** Entries shown follows **

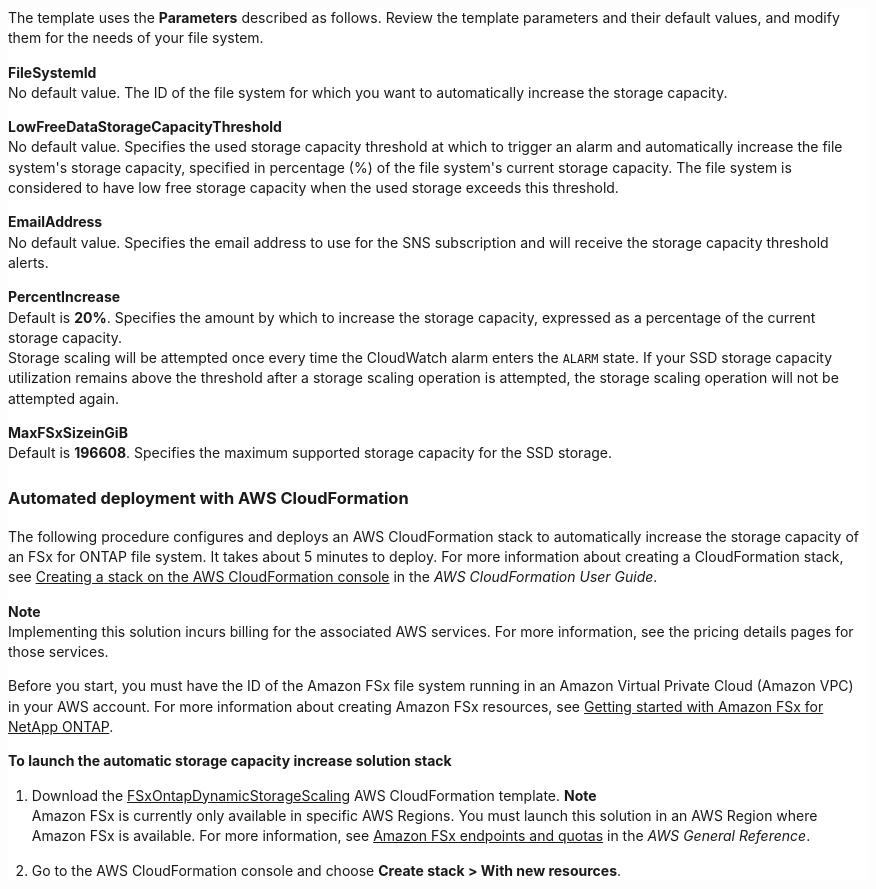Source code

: The template uses the **Parameters** described as follows\. Review the template parameters and their default values, and modify them for the needs of your file system\.



**FileSystemId**  
No default value\. The ID of the file system for which you want to automatically increase the storage capacity\.

**LowFreeDataStorageCapacityThreshold**  
No default value\. Specifies the used storage capacity threshold at which to trigger an alarm and automatically increase the file system's storage capacity, specified in percentage \(%\) of the file system's current storage capacity\. The file system is considered to have low free storage capacity when the used storage exceeds this threshold\.

**EmailAddress**  
No default value\. Specifies the email address to use for the SNS subscription and will receive the storage capacity threshold alerts\.

**PercentIncrease**  
Default is **20%**\. Specifies the amount by which to increase the storage capacity, expressed as a percentage of the current storage capacity\.  
Storage scaling will be attempted once every time the CloudWatch alarm enters the `ALARM` state\. If your SSD storage capacity utilization remains above the threshold after a storage scaling operation is attempted, the storage scaling operation will not be attempted again\.

**MaxFSxSizeinGiB**  
Default is **196608**\. Specifies the maximum supported storage capacity for the SSD storage\.

### Automated deployment with AWS CloudFormation<a name="fsx-dynamic-storage-increase-deployment"></a>

The following procedure configures and deploys an AWS CloudFormation stack to automatically increase the storage capacity of an FSx for ONTAP file system\. It takes about 5 minutes to deploy\. For more information about creating a CloudFormation stack, see [Creating a stack on the AWS CloudFormation console](https://docs.aws.amazon.com/AWSCloudFormation/latest/UserGuide/cfn-console-create-stack.html) in the *AWS CloudFormation User Guide*\.

**Note**  
Implementing this solution incurs billing for the associated AWS services\. For more information, see the pricing details pages for those services\.

Before you start, you must have the ID of the Amazon FSx file system running in an Amazon Virtual Private Cloud \(Amazon VPC\) in your AWS account\. For more information about creating Amazon FSx resources, see [Getting started with Amazon FSx for NetApp ONTAP](getting-started.md)\.

**To launch the automatic storage capacity increase solution stack**

1. Download the [FSxOntapDynamicStorageScaling](https://solution-references.s3.amazonaws.com/fsx/DynamicScaling/FSxOntapDynamicStorageScaling.yaml) AWS CloudFormation template\.
**Note**  
Amazon FSx is currently only available in specific AWS Regions\. You must launch this solution in an AWS Region where Amazon FSx is available\. For more information, see [Amazon FSx endpoints and quotas](https://docs.aws.amazon.com/general/latest/gr/fsxn.html) in the *AWS General Reference*\.

1. Go to the AWS CloudFormation console and choose **Create stack > With new resources**\.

** End of Entries shown **

What this task involves:
Reproduce every item above word for word, leaving the pictures out of your answer.

Exercise response:
Source code

: The template uses the **Parameters** described as follows\. Review the template parameters and their default values, and modify them for the needs of your file system\.



**FileSystemId**  
No default value\. The ID of the file system for which you want to automatically increase the storage capacity\.

**LowFreeDataStorageCapacityThreshold**  
No default value\. Specifies the used storage capacity threshold at which to trigger an alarm and automatically increase the file system's storage capacity, specified in percentage \(%\) of the file system's current storage capacity\. The file system is considered to have low free storage capacity when the used storage exceeds this threshold\.

**EmailAddress**  
No default value\. Specifies the email address to use for the SNS subscription and will receive the storage capacity threshold alerts\.

**PercentIncrease**  
Default is **20%**\. Specifies the amount by which to increase the storage capacity, expressed as a percentage of the current storage capacity\.  
Storage scaling will be attempted once every time the CloudWatch alarm enters the `ALARM` state\. If your SSD storage capacity utilization remains above the threshold after a storage scaling operation is attempted, the storage scaling operation will not be attempted again\.

**MaxFSxSizeinGiB**  
Default is **196608**\. Specifies the maximum supported storage capacity for the SSD storage\.

### Automated deployment with AWS CloudFormation<a name="fsx-dynamic-storage-increase-deployment"></a>

The following procedure configures and deploys an AWS CloudFormation stack to automatically increase the storage capacity of an FSx for ONTAP file system\. It takes about 5 minutes to deploy\. For more information about creating a CloudFormation stack, see [Creating a stack on the AWS CloudFormation console](https://docs.aws.amazon.com/AWSCloudFormation/latest/UserGuide/cfn-console-create-stack.html) in the *AWS CloudFormation User Guide*\.

**Note**  
Implementing this solution incurs billing for the associated AWS services\. For more information, see the pricing details pages for those services\.

Before you start, you must have the ID of the Amazon FSx file system running in an Amazon Virtual Private Cloud \(Amazon VPC\) in your AWS account\. For more information about creating Amazon FSx resources, see [Getting started with Amazon FSx for NetApp ONTAP](getting-started.md)\.

**To launch the automatic storage capacity increase solution stack**

1. Download the [FSxOntapDynamicStorageScaling](https://solution-references.s3.amazonaws.com/fsx/DynamicScaling/FSxOntapDynamicStorageScaling.yaml) AWS CloudFormation template\.
**Note**  
Amazon FSx is currently only available in specific AWS Regions\. You must launch this solution in an AWS Region where Amazon FSx is available\. For more information, see [Amazon FSx endpoints and quotas](https://docs.aws.amazon.com/general/latest/gr/fsxn.html) in the *AWS General Reference*\.

1. Go to the AWS CloudFormation console and choose **Create stack > With new resources**\.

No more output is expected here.